What to work on:
Reproduce every line of the listing below verbatim, with no changes.

___ Data provided

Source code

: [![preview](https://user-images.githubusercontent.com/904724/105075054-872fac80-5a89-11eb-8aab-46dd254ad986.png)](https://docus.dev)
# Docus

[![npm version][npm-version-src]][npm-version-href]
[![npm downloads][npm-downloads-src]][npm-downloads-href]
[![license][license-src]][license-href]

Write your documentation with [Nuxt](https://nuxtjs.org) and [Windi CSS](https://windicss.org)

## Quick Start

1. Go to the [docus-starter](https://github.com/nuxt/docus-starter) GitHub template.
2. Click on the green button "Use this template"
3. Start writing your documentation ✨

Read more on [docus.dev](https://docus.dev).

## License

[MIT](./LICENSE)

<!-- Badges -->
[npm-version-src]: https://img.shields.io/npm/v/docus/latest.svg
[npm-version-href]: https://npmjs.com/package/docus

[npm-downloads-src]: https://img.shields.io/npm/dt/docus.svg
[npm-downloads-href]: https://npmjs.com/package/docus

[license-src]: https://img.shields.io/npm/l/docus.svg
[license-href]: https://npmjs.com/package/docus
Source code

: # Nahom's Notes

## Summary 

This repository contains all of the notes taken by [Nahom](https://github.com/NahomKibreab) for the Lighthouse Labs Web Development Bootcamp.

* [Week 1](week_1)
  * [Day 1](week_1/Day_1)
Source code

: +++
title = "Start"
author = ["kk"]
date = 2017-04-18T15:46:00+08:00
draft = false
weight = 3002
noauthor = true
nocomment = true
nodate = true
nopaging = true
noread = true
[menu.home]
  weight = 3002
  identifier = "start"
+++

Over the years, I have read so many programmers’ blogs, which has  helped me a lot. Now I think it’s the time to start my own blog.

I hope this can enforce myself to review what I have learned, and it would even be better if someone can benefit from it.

______

Task result:
Source code

: [![preview](https://user-images.githubusercontent.com/904724/105075054-872fac80-5a89-11eb-8aab-46dd254ad986.png)](https://docus.dev)
# Docus

[![npm version][npm-version-src]][npm-version-href]
[![npm downloads][npm-downloads-src]][npm-downloads-href]
[![license][license-src]][license-href]

Write your documentation with [Nuxt](https://nuxtjs.org) and [Windi CSS](https://windicss.org)

## Quick Start

1. Go to the [docus-starter](https://github.com/nuxt/docus-starter) GitHub template.
2. Click on the green button "Use this template"
3. Start writing your documentation ✨

Read more on [docus.dev](https://docus.dev).

## License

[MIT](./LICENSE)

<!-- Badges -->
[npm-version-src]: https://img.shields.io/npm/v/docus/latest.svg
[npm-version-href]: https://npmjs.com/package/docus

[npm-downloads-src]: https://img.shields.io/npm/dt/docus.svg
[npm-downloads-href]: https://npmjs.com/package/docus

[license-src]: https://img.shields.io/npm/l/docus.svg
[license-href]: https://npmjs.com/package/docus
Source code

: # Nahom's Notes

## Summary 

This repository contains all of the notes taken by [Nahom](https://github.com/NahomKibreab) for the Lighthouse Labs Web Development Bootcamp.

* [Week 1](week_1)
  * [Day 1](week_1/Day_1)
Source code

: +++
title = "Start"
author = ["kk"]
date = 2017-04-18T15:46:00+08:00
draft = false
weight = 3002
noauthor = true
nocomment = true
nodate = true
nopaging = true
noread = true
[menu.home]
  weight = 3002
  identifier = "start"
+++

Over the years, I have read so many programmers’ blogs, which has  helped me a lot. Now I think it’s the time to start my own blog.

I hope this can enforce myself to review what I have learned, and it would even be better if someone can benefit from it.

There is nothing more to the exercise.